We are excited to support creative projects that will provide compelling opportunities to engage people in new ways. Long time Compton grantee Cape Farewell is collaborating with a French partner to present ARTCOP21, an event series during the UN negotiations that will stage Paris-wide cultural climate
events and work to create a cultural manifesto for positive and sustainable change. Magnum Foundation will partner with ArtCOP21 to launch a multi-platform digital and print campaign that uses documentary photography to make emotional connections to environmental sustainability, social responsibility, and climate justice, working to grow the image vocabulary for the climate movement.
Artist Mel Chin and writer Gretel Erlich have teamed up, with the support of Ed Morris and the Canary Project, to produce L’Arctique est Paris—a short film, media campaign, and performance event, featuring Jens Danielsen, an Inuit leader, driving a dogsled pulled by French poodles through the streets of Paris. The project will focus on the changes climate has already brought to the Arctic, island nations, and the rest of the world, and will highlight the urgent human story at the center of climate impacts and climate solutions. A grant to Beautiful Trouble will fund its Climate Ribbon project in Paris. The project is a storytelling event that uses art and ritual to move people “through climate grief and denial into solidarity and action.” In partnership with organizations including GreenFaith andCoalition Climat 21, the project is already collecting ribbons from across the world, aiming to bring 50,000 to 100,000 ribbon-stories to Paris.

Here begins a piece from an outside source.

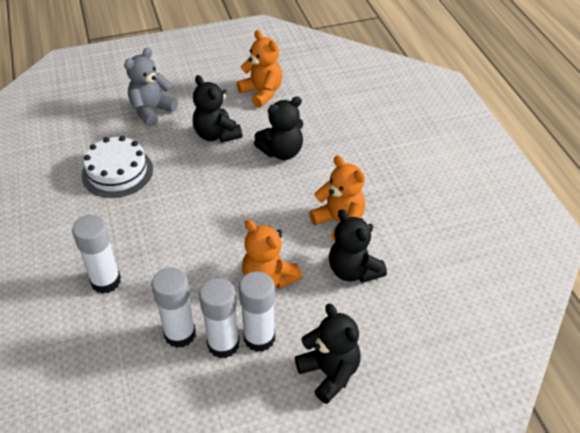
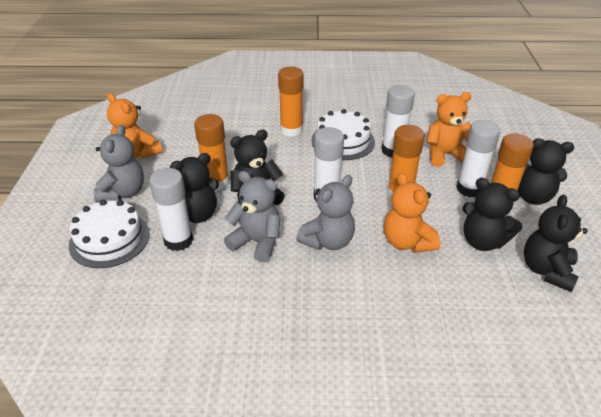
black teddy bear: 4 -> 5
grey teddy bear: 1 -> 3
orange glue stick: 0 -> 4
white cake: 1 -> 2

The Global Call for Climate Action, will partner with Kathy Jetnil-Kijiner, a young poet from the Marshall Islands, to select, train, and bring to Paris the best spoken word artists from countries considered central to the success of the current round of climate talks to write and share climate-related poetry. A grant to journalist Antonia Juhasz will support investigative research on key women leaders from the Keeping Fossil Fuel in the Ground Coalition. She will report on each woman’s life and work at home, at COP21, and when she returns from Paris, and the material will also feature in her next book, The End of Oil.
Catching the Sun is a new documentary by filmmaker Shalini Kantayya about the international race to build a clean energy economy. A Compton grant will help support screening and house parties in the US and beyond. Screenings with the Sierra Club, 350.org, and the NAACP aim to engage local communities to build state support for renewable portfolio standards and clean energy policies. Secretary of State Kerry will screen the film for US Governors and Mayors during States and Cities Diplomacy Week, and at COP21 the R20 (a coalition of regional governments committed to climate action) will screen the film in Paris.
The climate crisis changes everything and requires all of us to wake up, pay attention to what is at stake, and fight for the future we want. This is also a time of creative response—the opportunity to start to build the future we imagine. We hope these new grants will help inspire both!